Contrary to public perception, fashion designers do not hate plus-size customers. Full-figured fashion fans have been always been frustrated by the lack of selection from their favorite brands, and I don’t blame them. Clothing manufacturers actually do recognize the buying power of the larger sized shopper, but offering styles in plus is just not that simple.

Earlier this year, blogger Chastity Garner boycotted Target for excluding fashion fans in her size range from their latest designer collaboration. Another blogger, Sarah Conley urged shoppers to vote with their wallets if they want designers to cater to them. As a woman with curves, I cheered them. As a veteran of the industry, I lived the challenge of their disappointment.

I have worked as a technical designer for multiple size ranges for brands that include Lord & Taylor, Coach and many others. I can testify that perfecting plus-size fashion is more complicated than extending a label’s size range. A sample size for contemporary or upscale label could be a size 2, 4, etc. Merely sizing up from that into larger sizes would be treating a plus-size customer like a rectangle -- flattering no one. There have been plenty of companies who try, and the clothing ultimately does not sell because the fit is awful. The executives then conclude that they do not have a significant plus-size customer base and then refuse to invest in it.

To produce full-figured clothing well, it needs to be fit on a fit model that truly represents the customer. Professional fit models guide designers into adjusting proportions and tweaking individual clothing styles to look great on their body. Even then, full-figured shoppers could be very busty, pear-shaped or muscular. One fit model cannot possibly cover every body shape in that size range.

A professional fit model’s rate starts around $200/hour. Professional plus-size models charge at least as much or more because they are considered specialists. While this may be the rare instance in fashion where larger girls rule, it is an expense that many clothing companies do not have the budget for.

Unfortunately, the fit and budget are not the only challenges. The team assigned to execute plus-size styles is often at a disadvantage from the beginning. Technical designers are the ones who fit the clothing, correct the patterns and take it from concept to production. Full-figured styles often take their direction from the brand’s main collection. While the central collection has an entire season to develop, the plus-size styles are often put into work only after the regular collection has been approved. This means the technical designers only have a fraction of the time to prepare production to hit the stores at the same time.

Dataset excerpt:
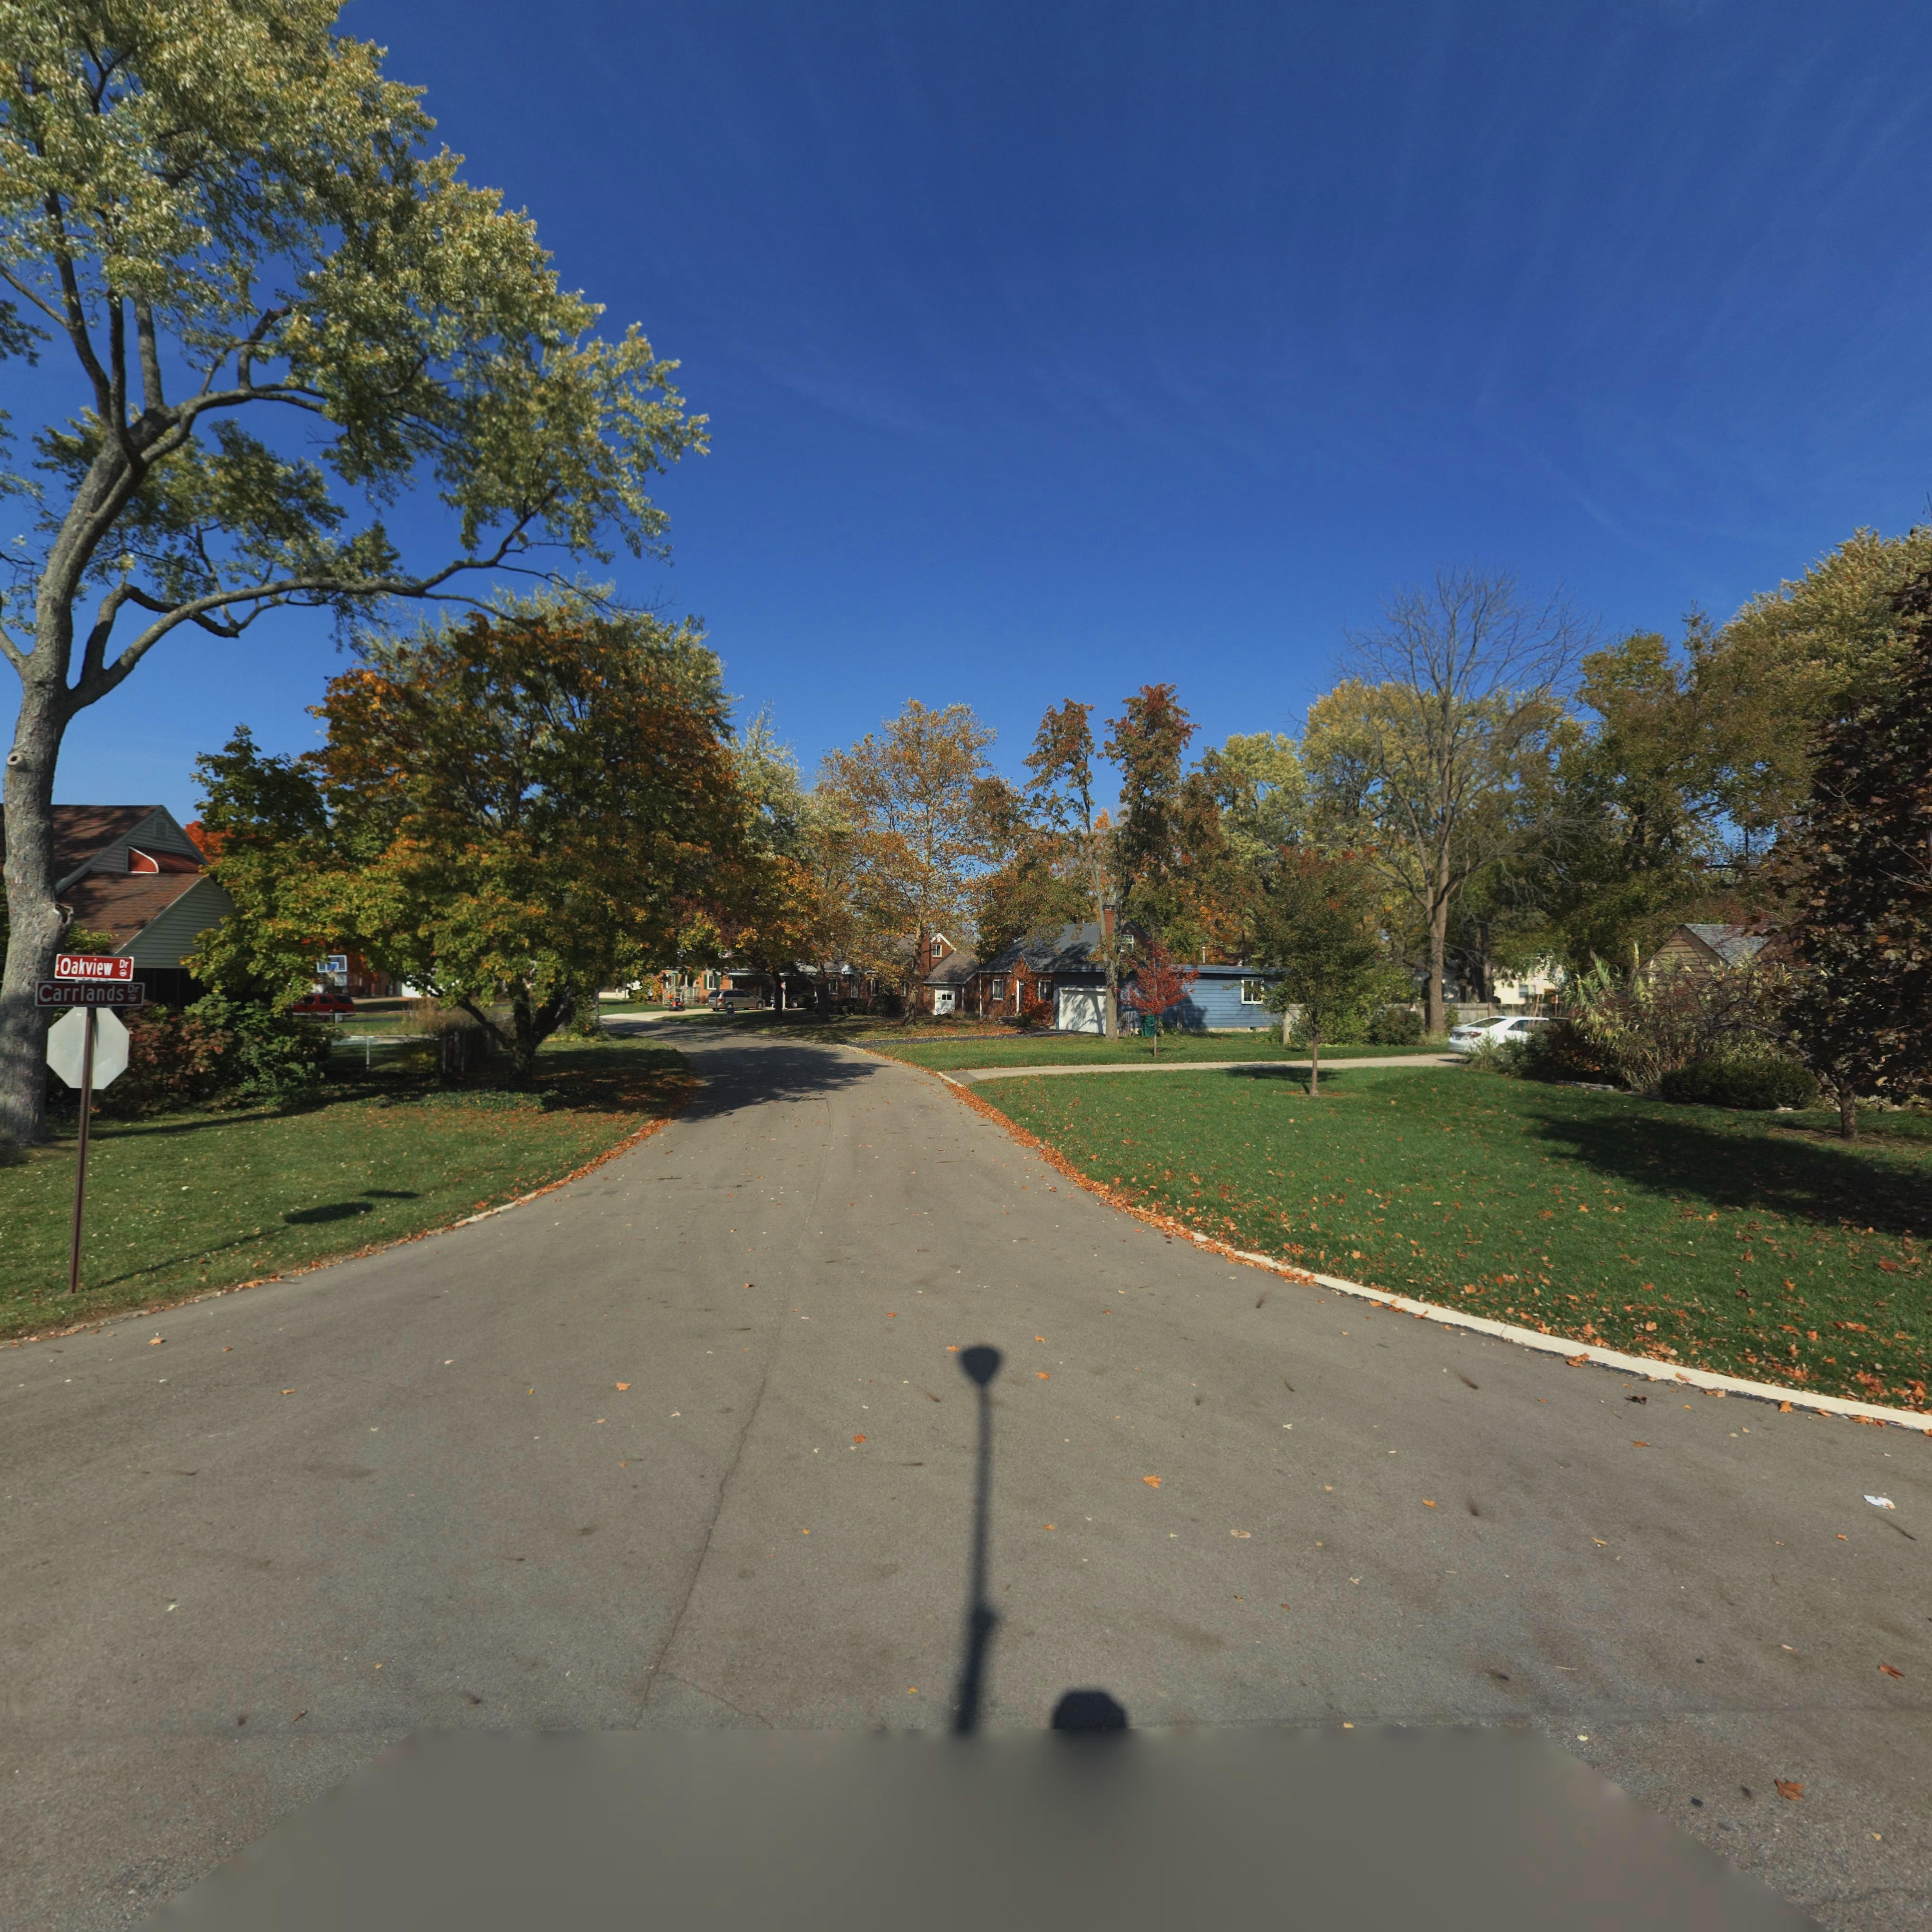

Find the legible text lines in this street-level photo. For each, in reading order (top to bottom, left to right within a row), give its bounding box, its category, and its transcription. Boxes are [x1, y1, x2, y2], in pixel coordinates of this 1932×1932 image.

Direction: Quote the text about plus-size fashion word for word, starting at "To produce full-figured" and ending at "the budget for.". Rely only on the text about plus-size fashion, not on the lines.

Result of the exercise:
To produce full-figured clothing well, it needs to be fit on a fit model that truly represents the customer. Professional fit models guide designers into adjusting proportions and tweaking individual clothing styles to look great on their body. Even then, full-figured shoppers could be very busty, pear-shaped or muscular. One fit model cannot possibly cover every body shape in that size range.

A professional fit model’s rate starts around $200/hour. Professional plus-size models charge at least as much or more because they are considered specialists. While this may be the rare instance in fashion where larger girls rule, it is an expense that many clothing companies do not have the budget for.